» ABOUT THIS TASK: Every entry must be repeated exactly. Exclude all pictures.

» MATERIAL TO PROCESS:

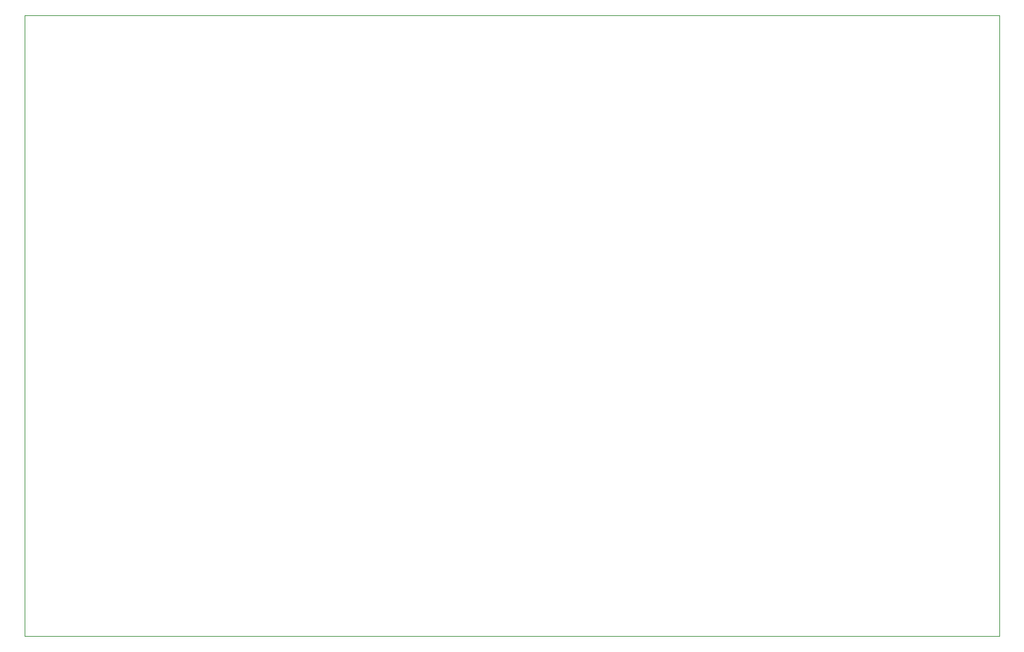
<source format=gbr>
%TF.GenerationSoftware,KiCad,Pcbnew,(5.1.10)-1*%
%TF.CreationDate,2021-08-27T13:44:28+02:00*%
%TF.ProjectId,Pico-profile,5069636f-2d70-4726-9f66-696c652e6b69,rev?*%
%TF.SameCoordinates,Original*%
%TF.FileFunction,Profile,NP*%
%FSLAX46Y46*%
G04 Gerber Fmt 4.6, Leading zero omitted, Abs format (unit mm)*
G04 Created by KiCad (PCBNEW (5.1.10)-1) date 2021-08-27 13:44:28*
%MOMM*%
%LPD*%
G01*
G04 APERTURE LIST*
%TA.AperFunction,Profile*%
%ADD10C,0.050000*%
%TD*%
G04 APERTURE END LIST*
D10*
X223000000Y-55000000D02*
X99000000Y-55000000D01*
X99000000Y-134000000D02*
X223000000Y-134000000D01*
X99000000Y-55000000D02*
X99000000Y-134000000D01*
X222999300Y-134003700D02*
X222999300Y-55003700D01*
M02*

</source>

» SOLUTION TO THIS EXERCISE:
<source format=gbr>
%TF.GenerationSoftware,KiCad,Pcbnew,(5.1.10)-1*%
%TF.CreationDate,2021-08-27T13:44:28+02:00*%
%TF.ProjectId,Pico-profile,5069636f-2d70-4726-9f66-696c652e6b69,rev?*%
%TF.SameCoordinates,Original*%
%TF.FileFunction,Profile,NP*%
%FSLAX46Y46*%
G04 Gerber Fmt 4.6, Leading zero omitted, Abs format (unit mm)*
G04 Created by KiCad (PCBNEW (5.1.10)-1) date 2021-08-27 13:44:28*
%MOMM*%
%LPD*%
G01*
G04 APERTURE LIST*
%TA.AperFunction,Profile*%
%ADD10C,0.050000*%
%TD*%
G04 APERTURE END LIST*
D10*
X223000000Y-55000000D02*
X99000000Y-55000000D01*
X99000000Y-134000000D02*
X223000000Y-134000000D01*
X99000000Y-55000000D02*
X99000000Y-134000000D01*
X222999300Y-134003700D02*
X222999300Y-55003700D01*
M02*

</source>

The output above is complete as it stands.